[Data to examine]

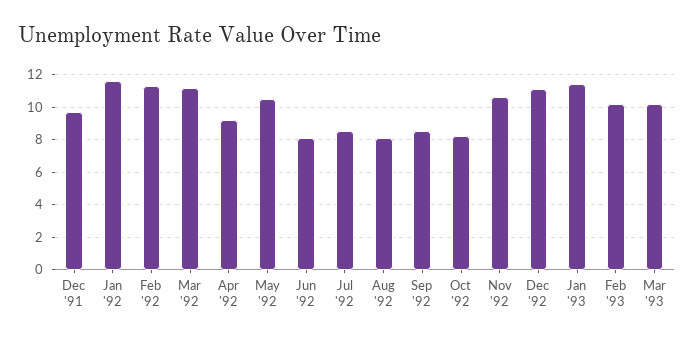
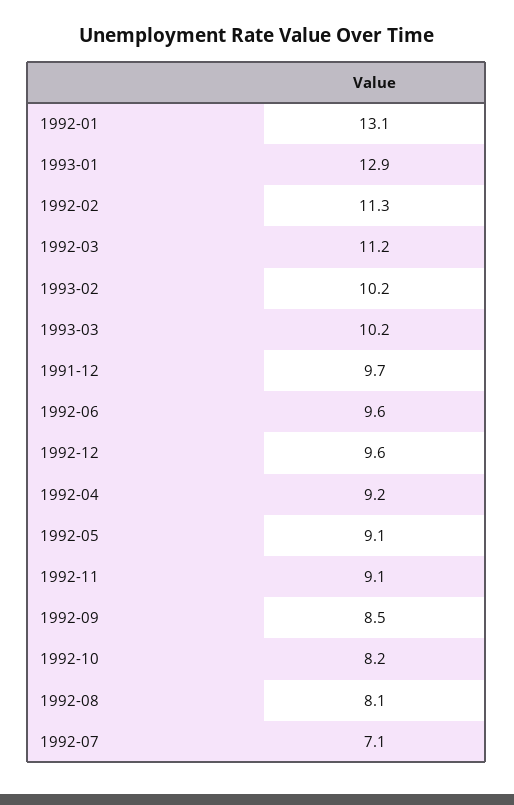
  {
    "Dec '91": 9.7,
-   "Jan '92": 11.5,
+   "Jan '92": 13.1,
    "Feb '92": 11.3,
    "Mar '92": 11.2,
    "Apr '92": 9.2,
-   "May '92": 10.5,
+   "May '92": 9.1,
-   "Jun '92": 8,
+   "Jun '92": 9.6,
-   "Jul '92": 8.5,
+   "Jul '92": 7.1,
    "Aug '92": 8.1,
    "Sep '92": 8.5,
    "Oct '92": 8.2,
-   "Nov '92": 10.5,
+   "Nov '92": 9.1,
-   "Dec '92": 11,
+   "Dec '92": 9.6,
-   "Jan '93": 11.5,
+   "Jan '93": 12.9,
    "Feb '93": 10.2,
    "Mar '93": 10.2
  }

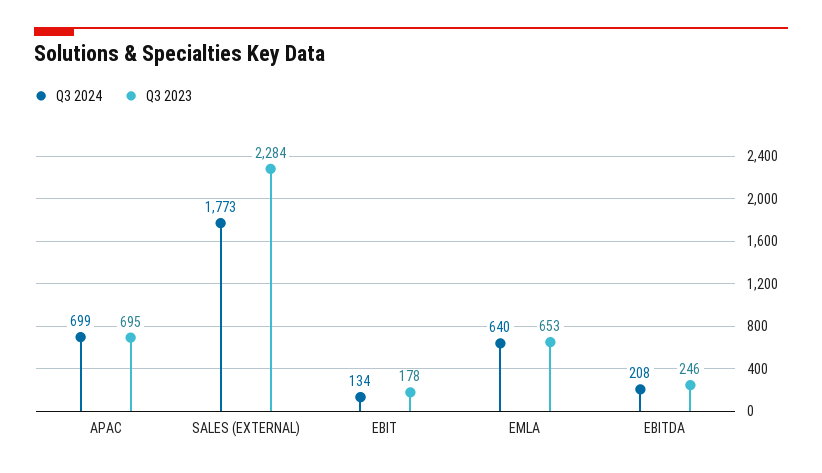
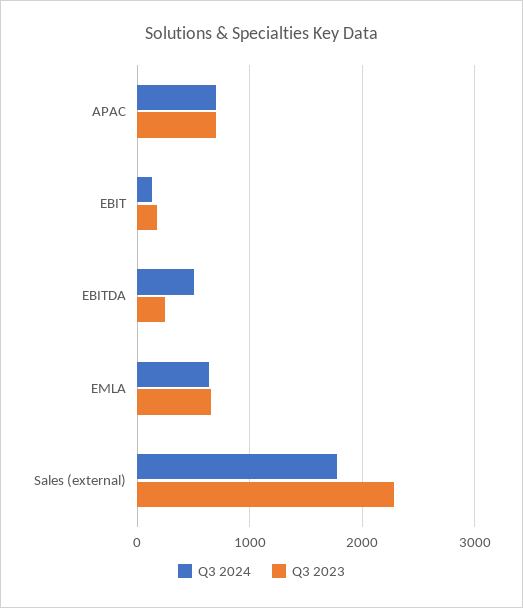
  {
    "Q3 2024": {
      "APAC": 699,
      "SALES (EXTERNAL)": 1773,
      "EBIT": 134,
      "EMLA": 640,
-     "EBITDA": 208
+     "EBITDA": 500
    },
    "Q3 2023": {
      "APAC": 695,
      "SALES (EXTERNAL)": 2284,
      "EBIT": 178,
      "EMLA": 653,
      "EBITDA": 246
    }
  }

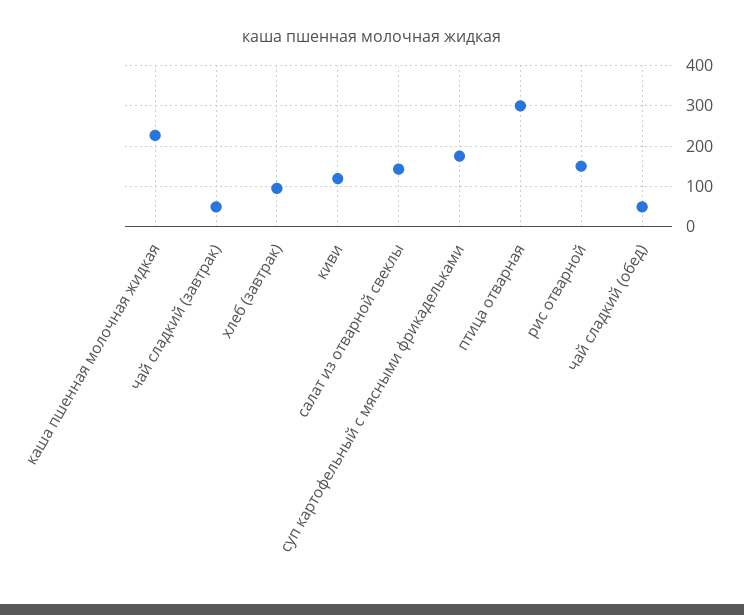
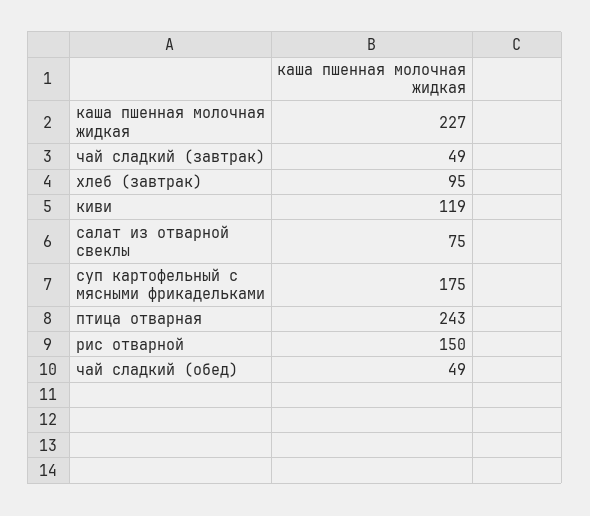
  {
    "каша пшенная молочная жидкая": 227,
    "чай сладкий (завтрак)": 49,
    "хлеб (завтрак)": 95,
    "киви": 119,
-   "салат из отварной свеклы": 140,
+   "салат из отварной свеклы": 75,
    "суп картофельный с мясными фрикадельками": 175,
-   "птица отварная": 300,
+   "птица отварная": 243,
    "рис отварной": 150,
    "чай сладкий (обед)": 49
  }

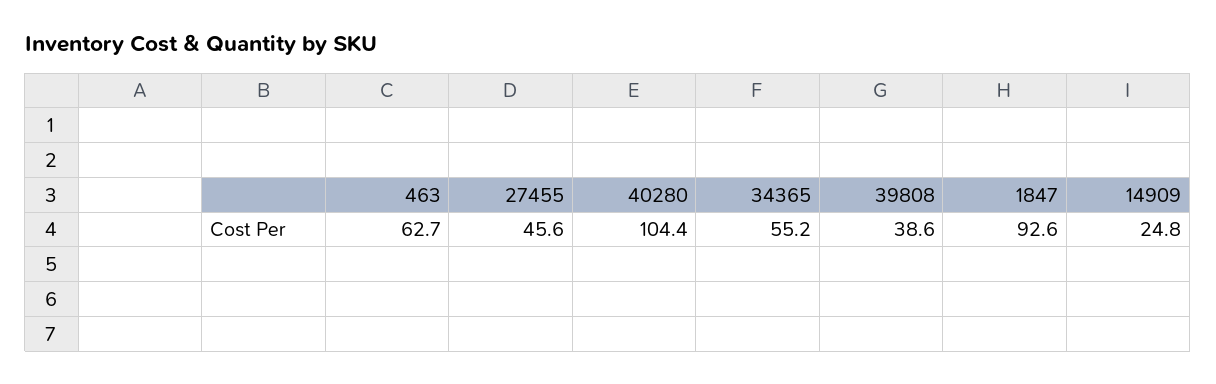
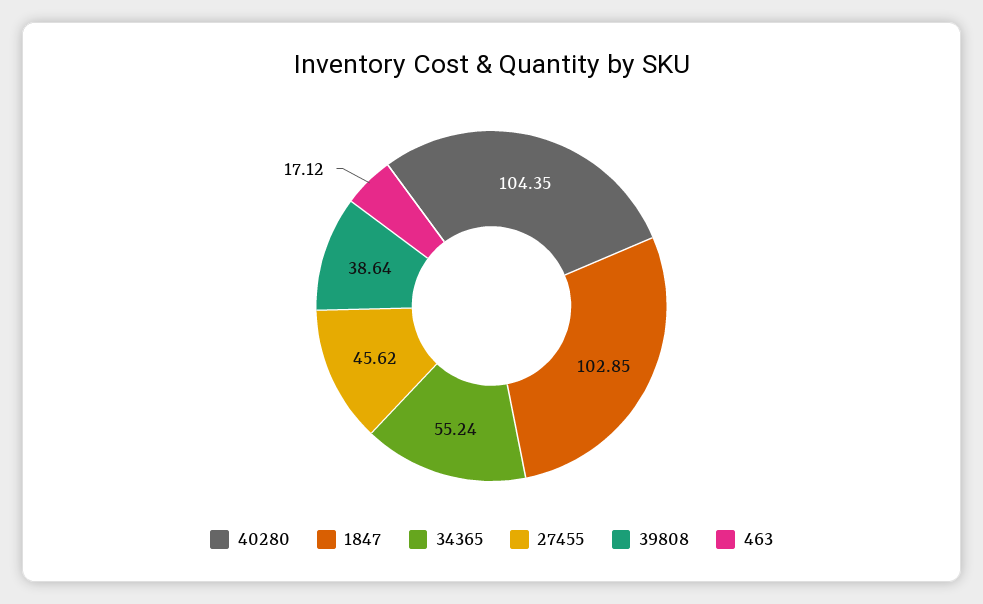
  {
-   "463": 62.7,
+   "463": 17.12,
    "27455": 45.62,
    "40280": 104.35,
    "34365": 55.24,
    "39808": 38.64,
-   "1847": 92.6,
+   "1847": 102.85
-   "14909": 24.8
  }

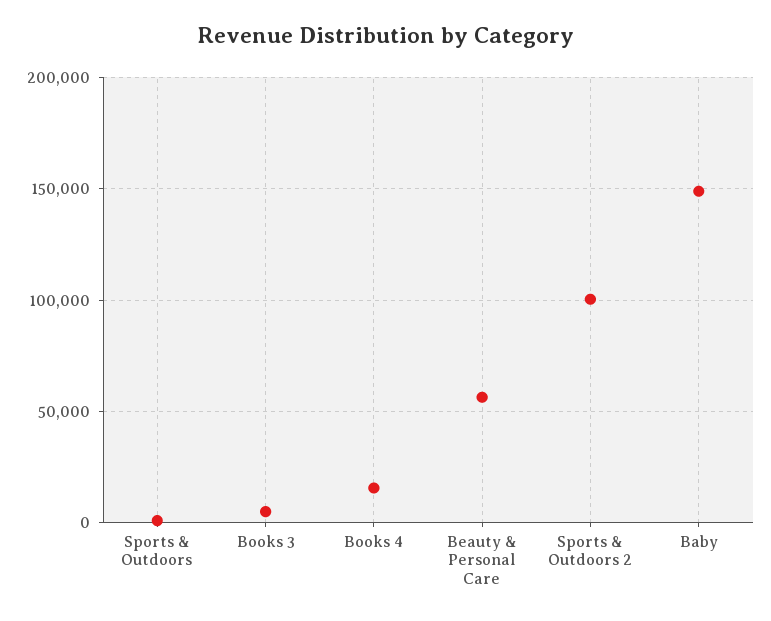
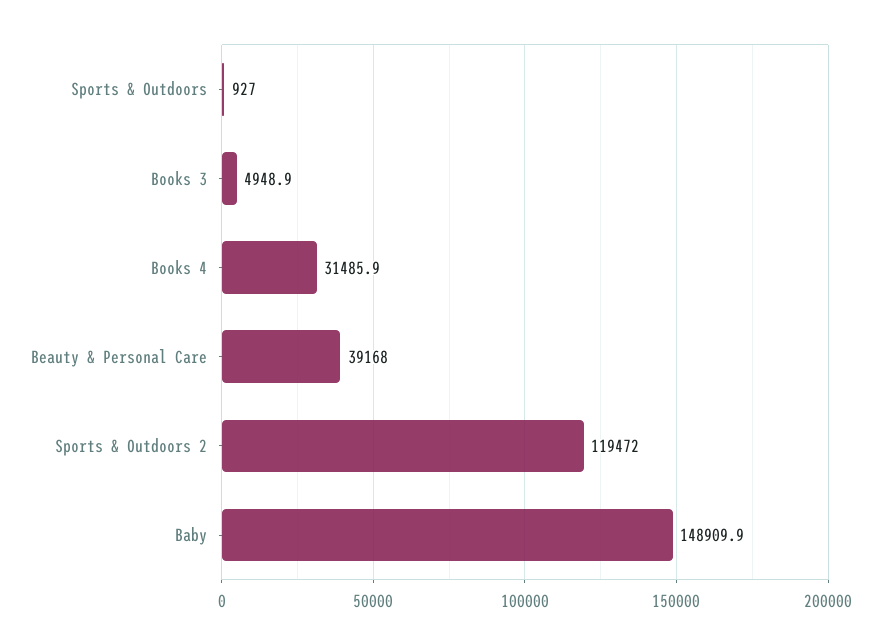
  {
    "Sports & Outdoors": 927,
    "Books 3": 4948.9,
-   "Books 4": 15000,
+   "Books 4": 31485.9,
-   "Beauty & Personal Care": 55000,
+   "Beauty & Personal Care": 39168,
-   "Sports & Outdoors 2": 100000,
+   "Sports & Outdoors 2": 119472,
    "Baby": 148909.9
  }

[/Data to examine]

Directions :: Examine the records above and state the number of lines that include "Beauty", with no further text.

Reply :: 2